The quality of analysis in Western media regarding political processes in Russia has significantly decreased, and nowadays publications employ “pseudo-specialists” who write stories which “often have nothing to do with reality.”
That’s according to Kremlin spokesman Dmitry Peskov, who was responding to an article in the Financial Times (FT) that claimed Russian security forces influence decisions taken by the head of state, President Vladimir Putin.
“To our regret, the degree of understanding of the real processes in our country has decreased,” Peskov said on Friday. “We are ready to patiently explain to those who wish to know what is going on.”
He also accused “Anglo-Saxon” media of “significantly lowering” the qualifications needed to become an expert on Russia, slamming them as “pseudo-specialists.”
According to the FT, Putin is becoming increasingly pressured by the “siloviki,” the collective name for a group of high-powered officials who came into politics through the security forces, military, or secret service.
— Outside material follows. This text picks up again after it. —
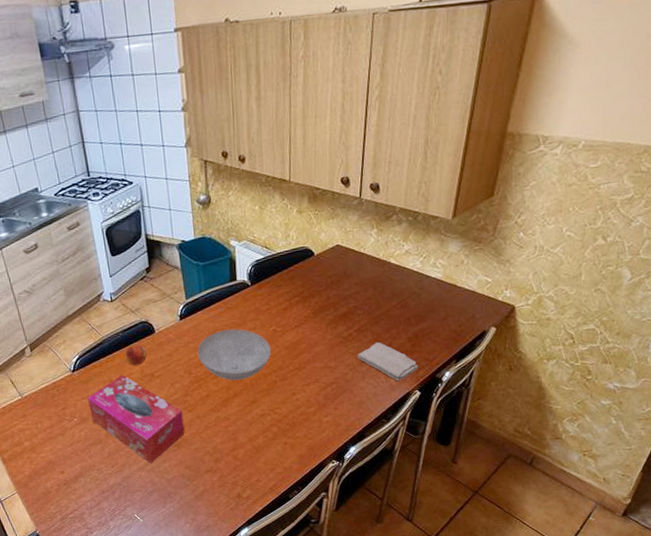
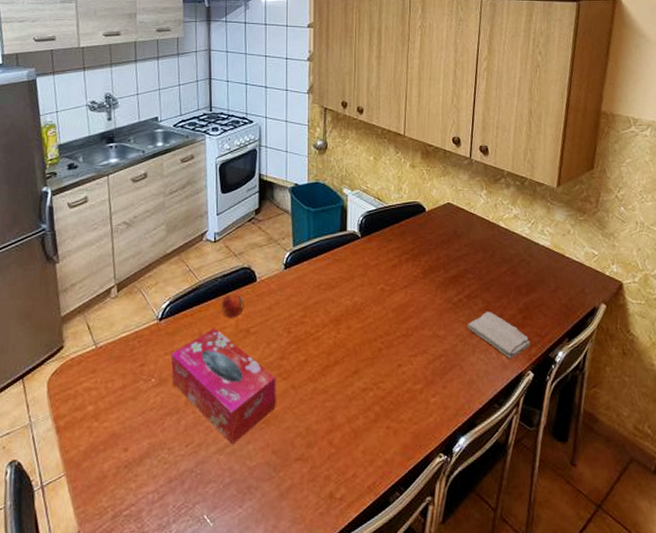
bowl: present [197,328,271,381] -> none [299,284,377,344]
One of the FT’s sources, supposedly a senior Kremlin official, claimed that their influence has become “greater than ever” and “very hard to resist.”
It is not the first time that Peskov has taken aim at Western media. Late last year, the Kremlin spokesman blasted reports in US newspapers that Ukrainian MP Andrey Derkach was a Russian agent.
“Will you ask the Russian intelligence agencies, please? Or better yet, it’s just not worth reading such nonsense in the papers,” he said.